# DATASET:
────────────────────
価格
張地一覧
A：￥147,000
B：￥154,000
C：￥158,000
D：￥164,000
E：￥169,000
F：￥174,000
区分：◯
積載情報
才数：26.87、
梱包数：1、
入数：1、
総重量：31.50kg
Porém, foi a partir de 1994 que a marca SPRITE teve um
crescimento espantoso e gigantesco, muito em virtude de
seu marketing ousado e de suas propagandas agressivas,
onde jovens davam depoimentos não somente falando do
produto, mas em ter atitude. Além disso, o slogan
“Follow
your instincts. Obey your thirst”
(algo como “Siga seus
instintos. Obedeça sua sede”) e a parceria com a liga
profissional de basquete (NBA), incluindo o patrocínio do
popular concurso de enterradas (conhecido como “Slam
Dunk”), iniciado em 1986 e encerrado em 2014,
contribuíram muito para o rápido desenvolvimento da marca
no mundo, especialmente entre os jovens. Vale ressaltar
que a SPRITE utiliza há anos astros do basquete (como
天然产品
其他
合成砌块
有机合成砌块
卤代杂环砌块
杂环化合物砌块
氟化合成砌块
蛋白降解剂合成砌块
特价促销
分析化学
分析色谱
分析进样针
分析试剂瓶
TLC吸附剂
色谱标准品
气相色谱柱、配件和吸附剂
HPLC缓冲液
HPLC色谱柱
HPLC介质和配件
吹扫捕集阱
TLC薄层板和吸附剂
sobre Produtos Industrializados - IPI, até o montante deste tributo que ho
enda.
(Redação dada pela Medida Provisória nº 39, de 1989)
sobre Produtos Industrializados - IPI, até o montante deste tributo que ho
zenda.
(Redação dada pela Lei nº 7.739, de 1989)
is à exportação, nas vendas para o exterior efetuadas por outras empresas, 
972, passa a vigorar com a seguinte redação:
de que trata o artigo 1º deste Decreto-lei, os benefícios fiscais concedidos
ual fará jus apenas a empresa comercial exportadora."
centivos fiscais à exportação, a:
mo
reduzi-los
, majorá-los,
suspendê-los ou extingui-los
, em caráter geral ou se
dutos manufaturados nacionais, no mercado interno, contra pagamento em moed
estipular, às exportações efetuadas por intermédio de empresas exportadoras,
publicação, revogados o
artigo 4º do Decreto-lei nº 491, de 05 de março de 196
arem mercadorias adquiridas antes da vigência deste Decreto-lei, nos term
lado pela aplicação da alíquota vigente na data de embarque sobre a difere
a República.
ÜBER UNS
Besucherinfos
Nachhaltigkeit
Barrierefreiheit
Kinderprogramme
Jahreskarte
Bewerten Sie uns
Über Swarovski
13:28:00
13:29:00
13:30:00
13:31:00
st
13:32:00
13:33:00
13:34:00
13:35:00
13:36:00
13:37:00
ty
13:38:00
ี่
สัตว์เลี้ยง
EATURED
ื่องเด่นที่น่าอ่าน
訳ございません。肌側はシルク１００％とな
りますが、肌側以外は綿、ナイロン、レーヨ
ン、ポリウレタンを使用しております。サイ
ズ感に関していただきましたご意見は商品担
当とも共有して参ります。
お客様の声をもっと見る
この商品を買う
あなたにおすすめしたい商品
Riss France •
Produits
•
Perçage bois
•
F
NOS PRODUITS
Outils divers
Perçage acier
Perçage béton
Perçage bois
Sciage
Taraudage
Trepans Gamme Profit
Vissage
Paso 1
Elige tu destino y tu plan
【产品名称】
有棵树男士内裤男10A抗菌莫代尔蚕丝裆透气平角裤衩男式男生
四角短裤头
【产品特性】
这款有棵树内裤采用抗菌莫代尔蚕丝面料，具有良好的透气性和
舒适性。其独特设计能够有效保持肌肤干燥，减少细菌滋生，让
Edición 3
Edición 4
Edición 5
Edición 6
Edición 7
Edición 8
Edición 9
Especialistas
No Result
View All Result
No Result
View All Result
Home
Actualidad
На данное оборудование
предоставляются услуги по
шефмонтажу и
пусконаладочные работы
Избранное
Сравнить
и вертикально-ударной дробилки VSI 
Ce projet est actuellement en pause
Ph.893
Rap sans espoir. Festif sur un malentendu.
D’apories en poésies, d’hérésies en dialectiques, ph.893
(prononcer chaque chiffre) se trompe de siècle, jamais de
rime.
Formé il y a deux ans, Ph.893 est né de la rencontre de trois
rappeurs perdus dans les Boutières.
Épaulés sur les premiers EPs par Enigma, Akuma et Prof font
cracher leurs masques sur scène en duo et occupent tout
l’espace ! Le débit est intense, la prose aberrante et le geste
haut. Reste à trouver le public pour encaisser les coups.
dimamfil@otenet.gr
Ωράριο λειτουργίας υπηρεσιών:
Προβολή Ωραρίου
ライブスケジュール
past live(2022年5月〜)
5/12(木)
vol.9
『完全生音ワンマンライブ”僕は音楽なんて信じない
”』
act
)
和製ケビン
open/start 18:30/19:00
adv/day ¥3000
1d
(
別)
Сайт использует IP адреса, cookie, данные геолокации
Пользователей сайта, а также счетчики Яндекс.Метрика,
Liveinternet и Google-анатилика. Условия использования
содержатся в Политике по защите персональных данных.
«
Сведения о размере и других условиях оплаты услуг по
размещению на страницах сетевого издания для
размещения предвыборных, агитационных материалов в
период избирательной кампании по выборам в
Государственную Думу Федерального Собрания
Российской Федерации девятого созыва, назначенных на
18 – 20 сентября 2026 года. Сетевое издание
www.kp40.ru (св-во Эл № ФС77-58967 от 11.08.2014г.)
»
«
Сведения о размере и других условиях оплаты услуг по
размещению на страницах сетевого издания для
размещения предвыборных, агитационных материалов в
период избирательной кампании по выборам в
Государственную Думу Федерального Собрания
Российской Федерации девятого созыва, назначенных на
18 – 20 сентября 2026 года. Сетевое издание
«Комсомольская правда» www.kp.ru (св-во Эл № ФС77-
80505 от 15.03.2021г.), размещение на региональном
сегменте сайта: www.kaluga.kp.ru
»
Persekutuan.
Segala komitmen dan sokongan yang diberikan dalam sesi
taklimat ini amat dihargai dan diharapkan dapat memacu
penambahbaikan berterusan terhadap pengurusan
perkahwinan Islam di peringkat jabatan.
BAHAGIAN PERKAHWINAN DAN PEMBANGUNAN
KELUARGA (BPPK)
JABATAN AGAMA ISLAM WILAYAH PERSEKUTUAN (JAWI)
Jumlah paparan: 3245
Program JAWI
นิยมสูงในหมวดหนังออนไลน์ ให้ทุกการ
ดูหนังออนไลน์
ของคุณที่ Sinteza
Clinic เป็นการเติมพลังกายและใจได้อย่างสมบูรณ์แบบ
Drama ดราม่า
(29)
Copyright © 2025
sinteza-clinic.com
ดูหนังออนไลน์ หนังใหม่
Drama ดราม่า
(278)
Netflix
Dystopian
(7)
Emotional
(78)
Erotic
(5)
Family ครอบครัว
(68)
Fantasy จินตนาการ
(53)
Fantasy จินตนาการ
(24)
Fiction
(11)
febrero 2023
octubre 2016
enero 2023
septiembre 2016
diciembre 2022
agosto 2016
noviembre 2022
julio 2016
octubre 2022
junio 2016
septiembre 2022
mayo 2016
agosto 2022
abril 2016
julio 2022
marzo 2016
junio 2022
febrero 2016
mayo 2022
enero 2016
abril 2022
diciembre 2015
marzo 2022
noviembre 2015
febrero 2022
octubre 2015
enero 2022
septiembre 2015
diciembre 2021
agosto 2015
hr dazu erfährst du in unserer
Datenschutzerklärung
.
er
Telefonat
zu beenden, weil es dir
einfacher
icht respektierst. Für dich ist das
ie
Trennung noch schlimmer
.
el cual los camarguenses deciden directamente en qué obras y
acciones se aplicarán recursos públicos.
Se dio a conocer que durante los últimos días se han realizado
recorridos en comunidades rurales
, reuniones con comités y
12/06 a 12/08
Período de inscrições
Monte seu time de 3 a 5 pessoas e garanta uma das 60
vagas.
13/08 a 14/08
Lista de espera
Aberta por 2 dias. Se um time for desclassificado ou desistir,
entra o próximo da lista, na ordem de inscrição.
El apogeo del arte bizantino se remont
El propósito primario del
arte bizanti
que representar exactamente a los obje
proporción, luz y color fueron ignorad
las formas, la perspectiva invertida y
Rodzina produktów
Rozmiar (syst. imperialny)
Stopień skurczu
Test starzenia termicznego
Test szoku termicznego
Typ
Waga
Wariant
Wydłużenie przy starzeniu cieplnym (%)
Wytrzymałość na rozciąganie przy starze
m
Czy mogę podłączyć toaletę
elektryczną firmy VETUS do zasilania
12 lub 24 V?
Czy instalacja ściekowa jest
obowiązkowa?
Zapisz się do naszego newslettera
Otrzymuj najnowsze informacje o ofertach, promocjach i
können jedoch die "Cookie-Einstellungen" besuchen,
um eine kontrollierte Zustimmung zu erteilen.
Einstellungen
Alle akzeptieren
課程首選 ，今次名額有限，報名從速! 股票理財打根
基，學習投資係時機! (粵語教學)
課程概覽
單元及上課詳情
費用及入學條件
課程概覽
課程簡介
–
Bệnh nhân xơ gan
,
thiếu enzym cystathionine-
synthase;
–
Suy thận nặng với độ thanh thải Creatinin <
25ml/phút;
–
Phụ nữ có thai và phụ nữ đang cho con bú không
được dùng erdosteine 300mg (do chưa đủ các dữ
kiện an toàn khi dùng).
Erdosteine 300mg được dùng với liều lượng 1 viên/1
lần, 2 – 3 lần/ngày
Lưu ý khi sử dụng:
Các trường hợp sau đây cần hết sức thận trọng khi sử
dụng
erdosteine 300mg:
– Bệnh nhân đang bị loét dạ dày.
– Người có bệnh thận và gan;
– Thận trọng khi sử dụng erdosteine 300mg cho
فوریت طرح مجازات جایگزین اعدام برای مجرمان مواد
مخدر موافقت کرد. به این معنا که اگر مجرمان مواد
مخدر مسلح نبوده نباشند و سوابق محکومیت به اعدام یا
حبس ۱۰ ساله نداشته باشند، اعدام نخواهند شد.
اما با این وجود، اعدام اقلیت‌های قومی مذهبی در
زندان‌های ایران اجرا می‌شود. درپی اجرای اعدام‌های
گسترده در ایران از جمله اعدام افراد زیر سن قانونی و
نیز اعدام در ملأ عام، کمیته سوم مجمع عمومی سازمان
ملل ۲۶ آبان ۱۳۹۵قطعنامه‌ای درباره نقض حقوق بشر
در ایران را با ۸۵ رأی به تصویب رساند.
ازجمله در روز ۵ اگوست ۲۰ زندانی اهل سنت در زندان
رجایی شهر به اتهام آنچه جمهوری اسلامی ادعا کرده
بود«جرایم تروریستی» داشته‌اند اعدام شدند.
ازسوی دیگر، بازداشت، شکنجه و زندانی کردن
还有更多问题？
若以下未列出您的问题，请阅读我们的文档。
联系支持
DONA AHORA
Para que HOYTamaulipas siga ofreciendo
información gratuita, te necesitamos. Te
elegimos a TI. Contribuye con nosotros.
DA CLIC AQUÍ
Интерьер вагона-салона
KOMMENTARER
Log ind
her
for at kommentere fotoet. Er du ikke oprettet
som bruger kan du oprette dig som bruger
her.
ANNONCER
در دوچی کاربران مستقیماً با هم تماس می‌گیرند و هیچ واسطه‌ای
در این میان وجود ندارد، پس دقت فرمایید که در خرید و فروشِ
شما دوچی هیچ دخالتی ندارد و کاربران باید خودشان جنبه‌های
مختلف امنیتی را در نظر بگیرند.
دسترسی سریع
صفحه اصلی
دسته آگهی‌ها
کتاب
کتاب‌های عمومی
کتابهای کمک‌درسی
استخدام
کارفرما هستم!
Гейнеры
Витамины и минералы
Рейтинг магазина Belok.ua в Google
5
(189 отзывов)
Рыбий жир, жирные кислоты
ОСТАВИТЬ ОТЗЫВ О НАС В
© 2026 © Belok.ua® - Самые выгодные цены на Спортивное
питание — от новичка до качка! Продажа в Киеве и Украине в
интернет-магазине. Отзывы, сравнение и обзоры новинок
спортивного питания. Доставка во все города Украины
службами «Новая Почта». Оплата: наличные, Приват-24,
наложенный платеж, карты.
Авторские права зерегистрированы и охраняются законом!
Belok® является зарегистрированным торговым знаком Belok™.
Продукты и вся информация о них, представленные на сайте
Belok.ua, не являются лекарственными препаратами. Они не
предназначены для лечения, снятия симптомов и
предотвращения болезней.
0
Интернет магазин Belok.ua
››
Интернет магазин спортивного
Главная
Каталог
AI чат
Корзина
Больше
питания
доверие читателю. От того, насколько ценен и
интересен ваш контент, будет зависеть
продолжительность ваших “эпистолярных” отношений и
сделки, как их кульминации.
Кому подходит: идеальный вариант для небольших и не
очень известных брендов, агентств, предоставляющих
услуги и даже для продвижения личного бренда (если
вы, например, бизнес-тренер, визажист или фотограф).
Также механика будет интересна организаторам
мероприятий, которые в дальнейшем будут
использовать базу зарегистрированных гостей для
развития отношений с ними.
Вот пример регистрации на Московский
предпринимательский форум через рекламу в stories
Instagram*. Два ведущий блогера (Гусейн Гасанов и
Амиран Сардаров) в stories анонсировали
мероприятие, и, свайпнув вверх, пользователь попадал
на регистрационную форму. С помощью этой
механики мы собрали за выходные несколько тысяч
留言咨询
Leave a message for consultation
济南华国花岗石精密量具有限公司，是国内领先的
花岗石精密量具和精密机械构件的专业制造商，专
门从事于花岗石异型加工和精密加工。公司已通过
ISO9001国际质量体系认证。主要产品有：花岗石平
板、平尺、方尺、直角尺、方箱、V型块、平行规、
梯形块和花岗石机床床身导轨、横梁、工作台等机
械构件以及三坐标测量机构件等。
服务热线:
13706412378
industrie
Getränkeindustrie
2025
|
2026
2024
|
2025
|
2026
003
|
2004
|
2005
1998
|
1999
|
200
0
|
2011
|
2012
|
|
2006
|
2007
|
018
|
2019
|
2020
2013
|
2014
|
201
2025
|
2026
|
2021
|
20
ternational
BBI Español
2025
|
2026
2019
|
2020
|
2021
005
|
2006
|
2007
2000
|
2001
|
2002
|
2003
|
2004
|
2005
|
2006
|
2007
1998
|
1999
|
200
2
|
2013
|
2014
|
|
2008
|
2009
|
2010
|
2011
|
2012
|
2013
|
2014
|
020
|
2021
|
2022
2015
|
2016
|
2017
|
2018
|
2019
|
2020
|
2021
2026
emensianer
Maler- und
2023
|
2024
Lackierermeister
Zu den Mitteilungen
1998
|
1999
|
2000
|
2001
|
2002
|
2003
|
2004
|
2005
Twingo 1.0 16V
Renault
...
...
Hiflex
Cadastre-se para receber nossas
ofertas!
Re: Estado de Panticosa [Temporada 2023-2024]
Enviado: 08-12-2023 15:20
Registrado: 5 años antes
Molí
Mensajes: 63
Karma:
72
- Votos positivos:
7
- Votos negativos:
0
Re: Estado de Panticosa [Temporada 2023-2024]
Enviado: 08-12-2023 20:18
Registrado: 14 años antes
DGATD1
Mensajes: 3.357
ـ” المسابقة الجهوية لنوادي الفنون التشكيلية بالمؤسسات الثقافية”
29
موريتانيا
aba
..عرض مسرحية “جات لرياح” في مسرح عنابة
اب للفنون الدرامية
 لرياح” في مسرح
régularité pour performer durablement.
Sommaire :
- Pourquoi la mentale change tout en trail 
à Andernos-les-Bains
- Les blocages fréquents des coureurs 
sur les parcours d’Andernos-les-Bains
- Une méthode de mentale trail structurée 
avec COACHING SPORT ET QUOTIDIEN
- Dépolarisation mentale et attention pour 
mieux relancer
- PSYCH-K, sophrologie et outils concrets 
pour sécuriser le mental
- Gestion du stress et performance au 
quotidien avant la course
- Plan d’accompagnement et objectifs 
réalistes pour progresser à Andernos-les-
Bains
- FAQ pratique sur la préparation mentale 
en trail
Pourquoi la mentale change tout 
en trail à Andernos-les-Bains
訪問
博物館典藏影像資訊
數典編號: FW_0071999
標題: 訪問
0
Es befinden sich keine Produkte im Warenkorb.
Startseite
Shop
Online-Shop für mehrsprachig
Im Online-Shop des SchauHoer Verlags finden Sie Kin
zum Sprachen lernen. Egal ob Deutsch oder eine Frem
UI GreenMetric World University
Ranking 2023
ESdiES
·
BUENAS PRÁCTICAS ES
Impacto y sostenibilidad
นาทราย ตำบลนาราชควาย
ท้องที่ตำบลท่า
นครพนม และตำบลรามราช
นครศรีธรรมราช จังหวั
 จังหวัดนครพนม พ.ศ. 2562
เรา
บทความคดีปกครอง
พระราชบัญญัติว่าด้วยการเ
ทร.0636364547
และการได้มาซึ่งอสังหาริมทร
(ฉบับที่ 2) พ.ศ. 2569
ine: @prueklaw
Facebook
────────────────────
# THE PROBLEM:
Rewrite the records from their first line up to and including the line with "dutos manufaturados nacionais, no", changing "SPRITE" to "FANTA" and leaving everything else unchanged.

# ANSWER:
価格
張地一覧
A：￥147,000
B：￥154,000
C：￥158,000
D：￥164,000
E：￥169,000
F：￥174,000
区分：◯
積載情報
才数：26.87、
梱包数：1、
入数：1、
総重量：31.50kg
Porém, foi a partir de 1994 que a marca FANTA teve um
crescimento espantoso e gigantesco, muito em virtude de
seu marketing ousado e de suas propagandas agressivas,
onde jovens davam depoimentos não somente falando do
produto, mas em ter atitude. Além disso, o slogan
“Follow
your instincts. Obey your thirst”
(algo como “Siga seus
instintos. Obedeça sua sede”) e a parceria com a liga
profissional de basquete (NBA), incluindo o patrocínio do
popular concurso de enterradas (conhecido como “Slam
Dunk”), iniciado em 1986 e encerrado em 2014,
contribuíram muito para o rápido desenvolvimento da marca
no mundo, especialmente entre os jovens. Vale ressaltar
que a FANTA utiliza há anos astros do basquete (como
天然产品
其他
合成砌块
有机合成砌块
卤代杂环砌块
杂环化合物砌块
氟化合成砌块
蛋白降解剂合成砌块
特价促销
分析化学
分析色谱
分析进样针
分析试剂瓶
TLC吸附剂
色谱标准品
气相色谱柱、配件和吸附剂
HPLC缓冲液
HPLC色谱柱
HPLC介质和配件
吹扫捕集阱
TLC薄层板和吸附剂
sobre Produtos Industrializados - IPI, até o montante deste tributo que ho
enda.
(Redação dada pela Medida Provisória nº 39, de 1989)
sobre Produtos Industrializados - IPI, até o montante deste tributo que ho
zenda.
(Redação dada pela Lei nº 7.739, de 1989)
is à exportação, nas vendas para o exterior efetuadas por outras empresas, 
972, passa a vigorar com a seguinte redação:
de que trata o artigo 1º deste Decreto-lei, os benefícios fiscais concedidos
ual fará jus apenas a empresa comercial exportadora."
centivos fiscais à exportação, a:
mo
reduzi-los
, majorá-los,
suspendê-los ou extingui-los
, em caráter geral ou se
dutos manufaturados nacionais, no mercado interno, contra pagamento em moed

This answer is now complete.